La création d’une entreprise concurrente est également répréhensible, lorsque l’ancien salarié se livre à l’un des actes déloyaux décrits précédemment ou ci-après, notamment l’exploitation du savoir-faire de son ancien employeur (nos 8150 s.), le démarchage de la clientèle (no 8275), l’embauche fautive de personnel (nos 8180 s.) ou l’utilisation de signes distinctifs (nos 7900 s.). Ont ainsi été condamnés à verser des dommages-intérêts à leur ancien employeur : − les créateurs de mode qui avaient quitté celui-ci et tenu une conférence de presse en annonçant la fondation de leur propre maison le lendemain de la présentation de la collection de leur employeur, dont le succès leur avait été largement attribué (CA Paris 26-9-1994 : RJDA 6/95 no 792) ; − l’ancien salarié d’une société de spectacles qui avait quitté son employeur en emportant avec lui le répertoire des artistes et les agendas des rendez-vous des clients, ce qui lui avait permis de démarcher la clientèle de son ancien employeur en proposant, en connaissance de cause, des prix inférieurs à ceux pratiqués par ce dernier (Cass. com. 21-2-1995 no 93-10.754 : RJDA 7/95 no 924) ; − l’ancien salarié qui, après s’être procuré au cours de l’exécution de son contrat de travail, par des moyens frauduleux, le fichier des fournisseurs de son employeur avait quitté ce dernier et créé une société concurrente utilisatrice de ce fichier (Cass. soc. 22-5-1995 no 91-45.675 : RJDA 8-9/95 no 1066) ; − l’ancien salarié d’un restaurant qui avait ouvert, à proximité, un fonds de commerce similaire sous l’enseigne utilisée antérieurement par l’exploitant du restaurant (Cass. com. 21-61994 no 91-21.425 : RJDA 1/95 no 84). En revanche, une société créée par d’anciens salariés d’une société concurrente quelques semaines après leur départ de cette dernière ne peut pas être déclarée coupable de débauchage de personnel dès lors qu’au moment du départ des salariés elle n’avait pas encore d’existence légale (Cass. com. 10-1-1978 no 76-11.405 : Bull. civ. IV no 18 ; Cass. com. 7-3-1995 no 93-12.265 : RJDA 5/95 no 578).

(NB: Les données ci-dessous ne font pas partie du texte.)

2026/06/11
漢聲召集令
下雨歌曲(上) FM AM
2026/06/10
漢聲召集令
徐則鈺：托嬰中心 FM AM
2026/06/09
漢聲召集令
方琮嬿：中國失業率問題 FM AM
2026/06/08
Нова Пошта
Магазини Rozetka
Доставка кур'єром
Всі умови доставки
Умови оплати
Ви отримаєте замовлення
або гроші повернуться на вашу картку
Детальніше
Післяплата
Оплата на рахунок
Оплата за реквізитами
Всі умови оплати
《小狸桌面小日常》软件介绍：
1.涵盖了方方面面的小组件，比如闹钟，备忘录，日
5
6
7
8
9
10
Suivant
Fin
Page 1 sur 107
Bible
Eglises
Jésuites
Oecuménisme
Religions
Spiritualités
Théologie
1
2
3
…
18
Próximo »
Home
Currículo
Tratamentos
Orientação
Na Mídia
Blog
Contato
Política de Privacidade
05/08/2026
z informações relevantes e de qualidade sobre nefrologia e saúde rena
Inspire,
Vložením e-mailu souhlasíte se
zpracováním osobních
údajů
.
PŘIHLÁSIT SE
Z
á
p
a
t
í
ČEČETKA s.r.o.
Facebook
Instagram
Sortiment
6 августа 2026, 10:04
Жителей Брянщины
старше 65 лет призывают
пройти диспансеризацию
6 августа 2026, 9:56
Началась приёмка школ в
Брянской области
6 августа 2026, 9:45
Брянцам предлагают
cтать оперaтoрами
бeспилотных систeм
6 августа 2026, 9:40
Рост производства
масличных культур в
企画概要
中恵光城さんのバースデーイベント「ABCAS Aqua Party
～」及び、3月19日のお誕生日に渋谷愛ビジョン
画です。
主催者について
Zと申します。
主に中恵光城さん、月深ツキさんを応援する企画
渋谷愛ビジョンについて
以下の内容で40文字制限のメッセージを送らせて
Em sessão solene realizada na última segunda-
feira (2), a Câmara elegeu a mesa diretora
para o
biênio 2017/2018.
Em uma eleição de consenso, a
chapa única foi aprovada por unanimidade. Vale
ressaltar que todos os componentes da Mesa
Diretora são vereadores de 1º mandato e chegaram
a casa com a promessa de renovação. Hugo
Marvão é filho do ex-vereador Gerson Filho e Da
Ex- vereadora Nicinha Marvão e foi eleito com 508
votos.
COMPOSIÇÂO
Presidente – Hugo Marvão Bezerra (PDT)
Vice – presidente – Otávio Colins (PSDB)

4. Détournement de la clientèle a. Démarchage

Démarchage licite

8270

208

Une entreprise commerciale ne peut se prévaloir d’aucun droit privatif sur ses clients. Le démarchage de la clientèle d’un concurrent est donc licite dès lors qu’il n’est pas accompagné de procédés déloyaux (Cass. com. 24-10-2000 no 98-19.774 : RJDA 1/01 no 97 ; Cass. com. 24-11-2009 no 0820.578 : RJDA 2/10 no 185 ; Cass. com. 26-10-2010 no 09-71.313 : RJDA 2/11 no 193).